On November 13, 2015, the Chief Administrative Law Judge (ALJ) for the Federal Trade Commission (FTC) issued an Initial Decision dismissing the FTC’s Complaint against LabMD, Inc. for lack of evidence. The FTC originally issued this Complaint against LabMD in 2013, alleging that the clinical testing laboratory failed to provide “reasonable and appropriate” security for personal information maintained on LabMD’s computer networks and that this conduct “caused or is likely to cause” substantial consumer injury.
Two alleged security incidents form the basis of the Complaint. In the first incident, LabMD learned that a June 2007 insurance aging report containing personal information was available on a peer-to-peer (P2P) file-sharing network. (See Initial Decision, p. 21-22 for a description of potential identifying information contained on insurance aging reports.) The ALJ determined that this limited exposure has not resulted, and is not likely to result, in any identity theft-related harm. The FTC also could not prove that embarrassment or similar emotional harm is likely to be suffered from the exposure of the file alone, and interestingly, the ALJ stated that “[e]ven if there were proof of such harm, this would constitute only subjective or emotional harm that, under the facts of this case, where there is no proof of other tangible injury, is not a ‘substantial injury.’”
In the second incident, dozens of Day Sheets and a small number of copied checks containing personal information were found in the possession of individuals who subsequently pleaded no contest to identity theft charges.

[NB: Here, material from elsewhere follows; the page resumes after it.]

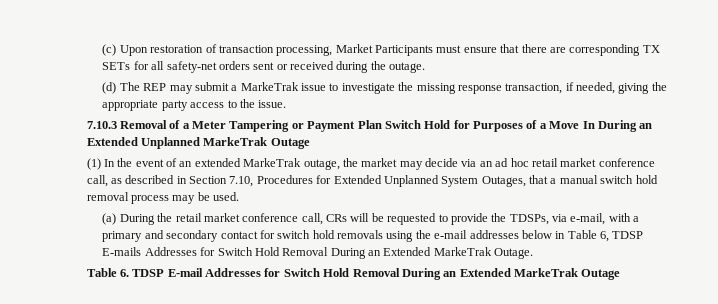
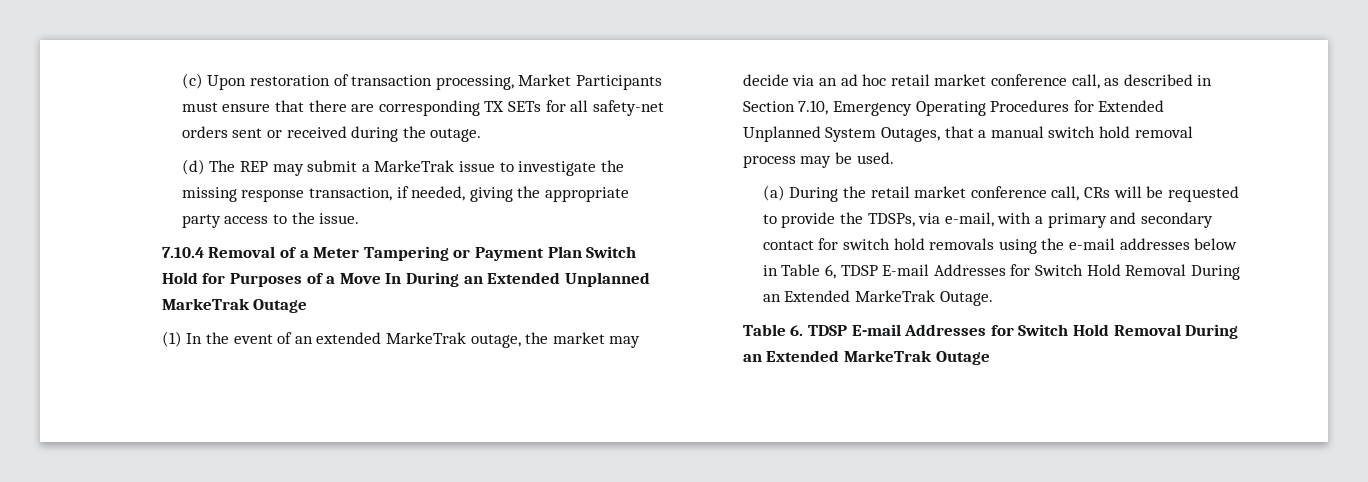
[86,121,117,129] 7.10.3 -> [161,247,204,258] 7.10.4
(254, 181) none -> [833,101,986,116] Emergency Operating
[102,247,142,256] E-mails -> [882,264,930,276] E-mail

The FTC’s Complaint alleged that LabMD failed to reasonably protect data maintained on its computer network, but the ALJ found that the FTC could not prove these documents came from LabMD’s computer network or that this exposure has caused, or is likely to cause, any consumer harm.
The ALJ dismissed the Complaint because the FTC failed to prove these alleged security incidents “caused or is likely to cause substantial injury to consumers,” which is the FTC’s burden. Federal law states that the FTC “shall have no authority … to declare unlawful an act or practice on the grounds that such act or practice is unfair unless the act or practice causes or is likely to cause substantial injury to consumers which is not reasonably avoidable by consumers themselves and not outweighed by countervailing benefits to consumers or to competition.” 15 U.S.C. § 45(n).

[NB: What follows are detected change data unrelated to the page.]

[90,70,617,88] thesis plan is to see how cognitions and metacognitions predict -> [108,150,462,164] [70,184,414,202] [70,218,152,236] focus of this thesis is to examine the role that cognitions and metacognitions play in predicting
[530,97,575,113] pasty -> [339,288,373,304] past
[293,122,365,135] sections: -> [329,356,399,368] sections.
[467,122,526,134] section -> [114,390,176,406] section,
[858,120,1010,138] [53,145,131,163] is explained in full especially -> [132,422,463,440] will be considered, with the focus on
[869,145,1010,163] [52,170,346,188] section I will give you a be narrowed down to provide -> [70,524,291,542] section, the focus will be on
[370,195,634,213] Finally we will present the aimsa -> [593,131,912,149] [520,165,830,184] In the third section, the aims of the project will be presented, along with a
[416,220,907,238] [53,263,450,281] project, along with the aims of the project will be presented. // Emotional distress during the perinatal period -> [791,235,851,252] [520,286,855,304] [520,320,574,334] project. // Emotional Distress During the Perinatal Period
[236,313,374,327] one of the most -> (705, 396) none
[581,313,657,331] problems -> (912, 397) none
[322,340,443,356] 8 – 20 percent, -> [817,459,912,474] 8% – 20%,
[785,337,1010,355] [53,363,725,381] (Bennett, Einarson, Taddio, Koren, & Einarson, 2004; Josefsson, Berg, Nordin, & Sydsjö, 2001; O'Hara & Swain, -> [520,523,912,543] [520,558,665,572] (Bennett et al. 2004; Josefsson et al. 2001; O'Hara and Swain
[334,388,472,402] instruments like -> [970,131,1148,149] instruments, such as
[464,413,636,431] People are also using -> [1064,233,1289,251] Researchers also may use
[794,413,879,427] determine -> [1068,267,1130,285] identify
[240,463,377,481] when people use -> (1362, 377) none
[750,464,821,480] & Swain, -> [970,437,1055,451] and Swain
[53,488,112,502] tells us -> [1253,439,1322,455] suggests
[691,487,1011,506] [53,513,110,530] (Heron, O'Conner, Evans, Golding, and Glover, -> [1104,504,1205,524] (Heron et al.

The ALJ also firmly rejected the FTC’s speculative argument that consumers whose personal information is maintained on LabMD’s computer networks are at risk for a future data breach and possible identity theft. The ALJ eloquently stated: “Fundamental fairness dictates that demonstrating actual or likely substantial consumer injury … requires proof of more than the hypothetical or theoretical harm that has been submitted by the government in this case.” The FTC must prove there is a “probability” or likelihood of harm.

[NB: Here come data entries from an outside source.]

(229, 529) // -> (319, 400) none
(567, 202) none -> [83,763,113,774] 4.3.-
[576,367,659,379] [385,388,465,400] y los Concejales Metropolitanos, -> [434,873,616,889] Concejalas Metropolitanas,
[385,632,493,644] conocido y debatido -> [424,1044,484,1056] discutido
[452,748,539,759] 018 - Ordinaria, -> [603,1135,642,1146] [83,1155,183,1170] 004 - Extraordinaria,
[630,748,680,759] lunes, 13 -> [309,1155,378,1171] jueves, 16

The ALJ declined to re-visit whether the FTC has jurisdiction over a health care provider that is a Covered Entity under the Health Insurance Portability and Accountability Act (HIPAA). The FTC previously asserted its opinion in an Order in this case that everyone regulated by HIPAA will be regulated by the FTC as well. For additional information on the FTC’s Order discussing jurisdiction and the difficulty in meeting the FTC’s vague “unfairness” standard, please see our February 20, 2015 blog post entitled “After LabMD: FTC, What Do We Comply With?” It was anticipated that LabMD would appeal this jurisdictional decision to the federal court, but such an appeal is unlikely now that the Complaint has been dismissed on its merits. Until a court rules otherwise, the FTC will regulate HIPAA Covered Entities. We recommend that HIPAA Covered Entities and other companies that maintain private data use reasonable security measures and consider potential consumer harm that could result from a breach. We also recommend reviewing and taking cues from FTC enforcement actions.
Please note that the ALJ’s Initial Decision is subject to review by the full FTC on its own motion, or at the request of any party. The Initial Decision will become the final decision of the FTC 30 days after it is served upon the parties, unless a party files a timely notice of appeal or the FTC places the case on its own docket for review.